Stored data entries
----

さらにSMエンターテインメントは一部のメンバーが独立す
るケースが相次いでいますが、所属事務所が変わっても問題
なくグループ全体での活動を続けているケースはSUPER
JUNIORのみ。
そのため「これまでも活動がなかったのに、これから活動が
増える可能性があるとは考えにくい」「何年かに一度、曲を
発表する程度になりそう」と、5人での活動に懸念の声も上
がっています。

----

### Your instructions
For this exercise, the records above must be returned exactly.

### Task response
さらにSMエンターテインメントは一部のメンバーが独立す
るケースが相次いでいますが、所属事務所が変わっても問題
なくグループ全体での活動を続けているケースはSUPER
JUNIORのみ。
そのため「これまでも活動がなかったのに、これから活動が
増える可能性があるとは考えにくい」「何年かに一度、曲を
発表する程度になりそう」と、5人での活動に懸念の声も上
がっています。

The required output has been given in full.